MATERIAL TO PROCESS section start
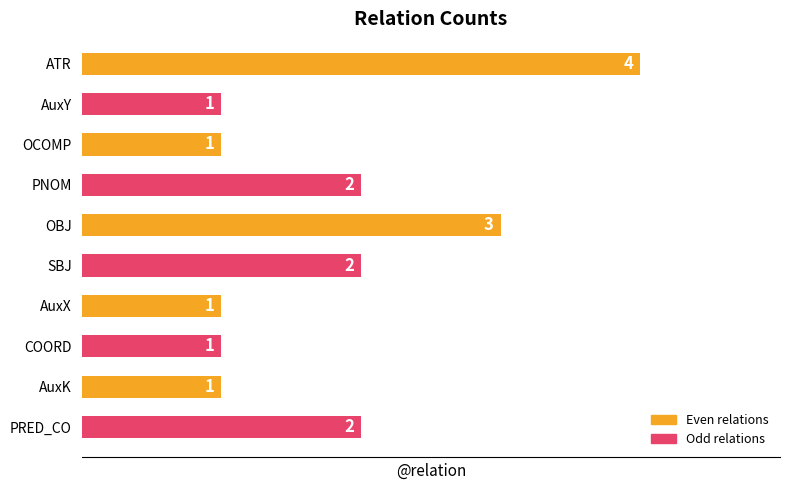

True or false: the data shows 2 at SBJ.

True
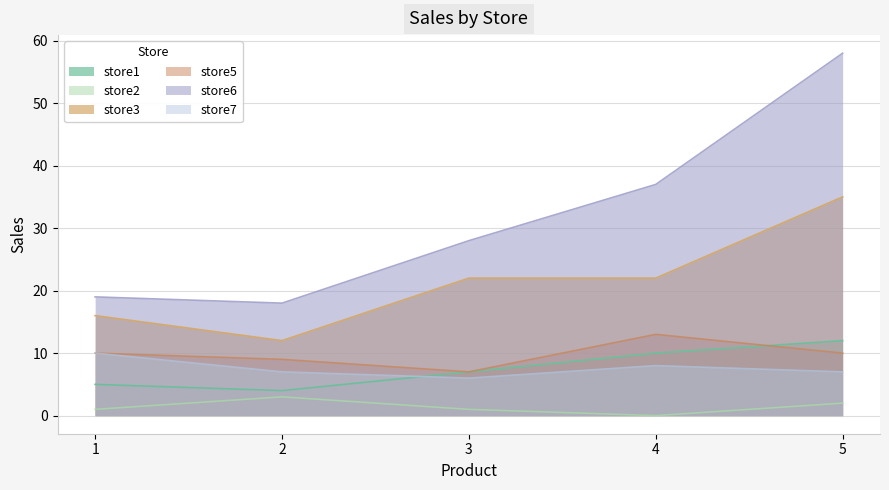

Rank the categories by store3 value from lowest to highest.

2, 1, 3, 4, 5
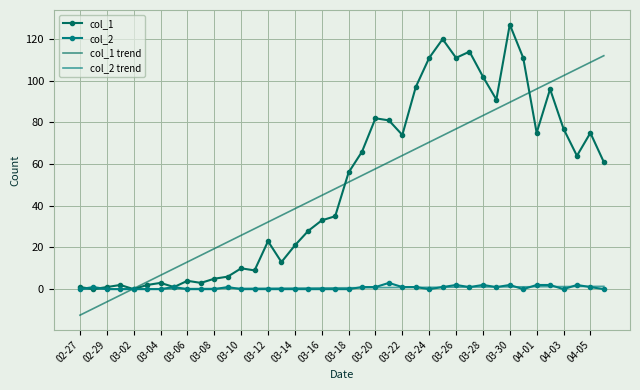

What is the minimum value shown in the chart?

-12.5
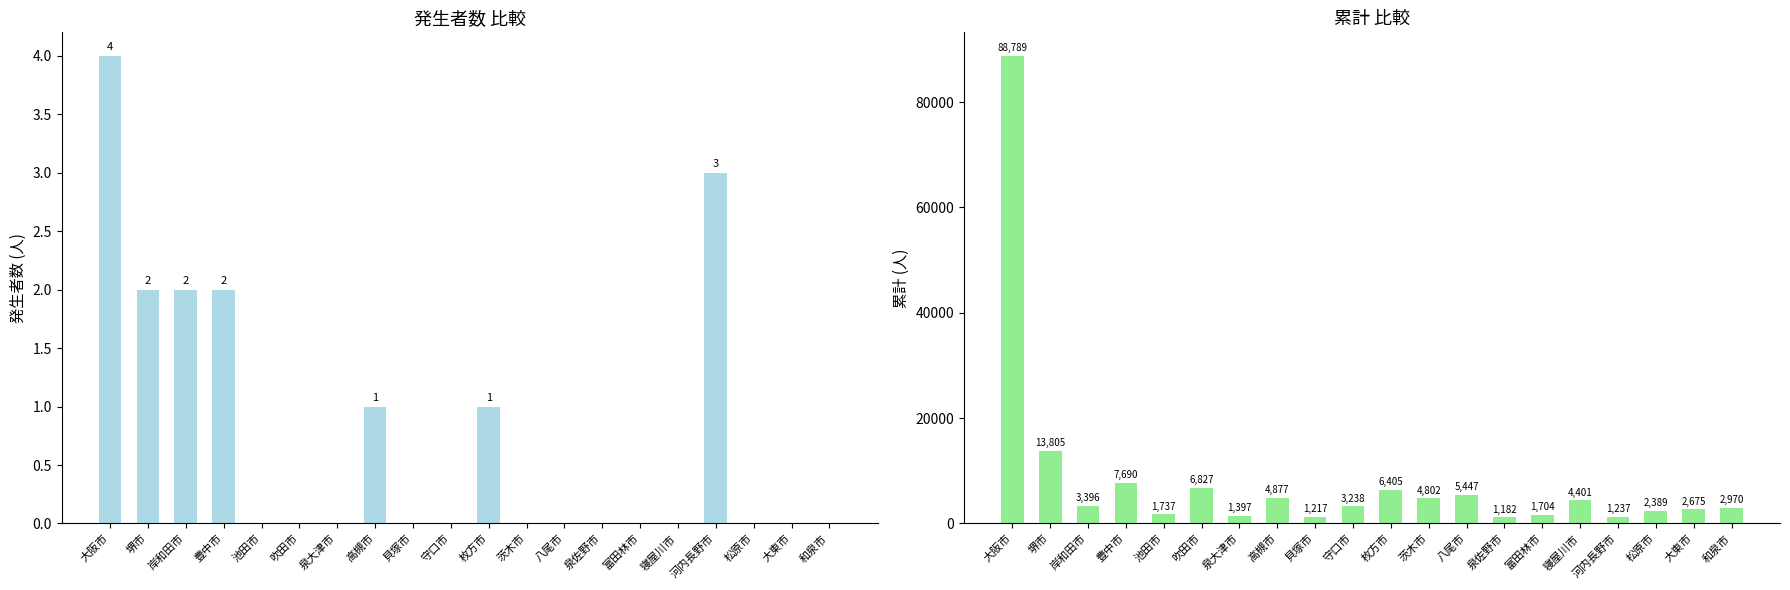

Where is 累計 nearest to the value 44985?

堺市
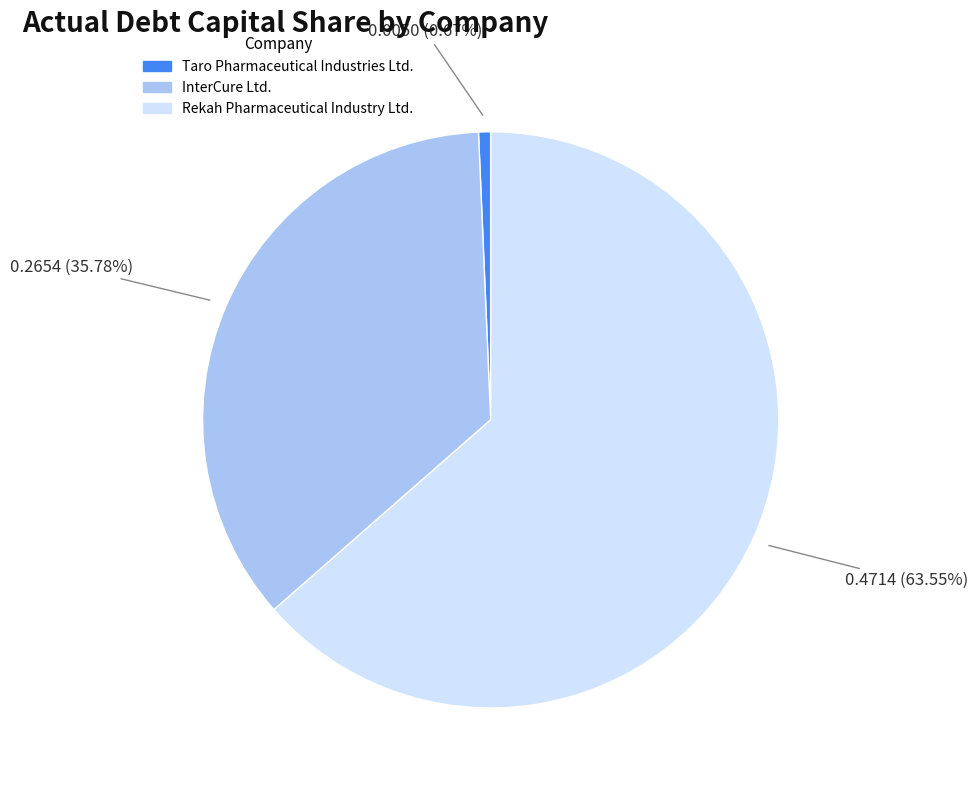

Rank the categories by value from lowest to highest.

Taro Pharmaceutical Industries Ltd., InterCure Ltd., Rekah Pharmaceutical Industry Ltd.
MATERIAL TO PROCESS section end
Rewrite all the rows above with every "categories" changed to "groups" and everything else left as it is. Leave the pictures out.

> [SOLUTION FOR THIS EXERCISE]
True or false: the data shows 2 at SBJ.

True

Rank the groups by store3 value from lowest to highest.

2, 1, 3, 4, 5

What is the minimum value shown in the chart?

-12.5

Where is 累計 nearest to the value 44985?

堺市

Rank the groups by value from lowest to highest.

Taro Pharmaceutical Industries Ltd., InterCure Ltd., Rekah Pharmaceutical Industry Ltd.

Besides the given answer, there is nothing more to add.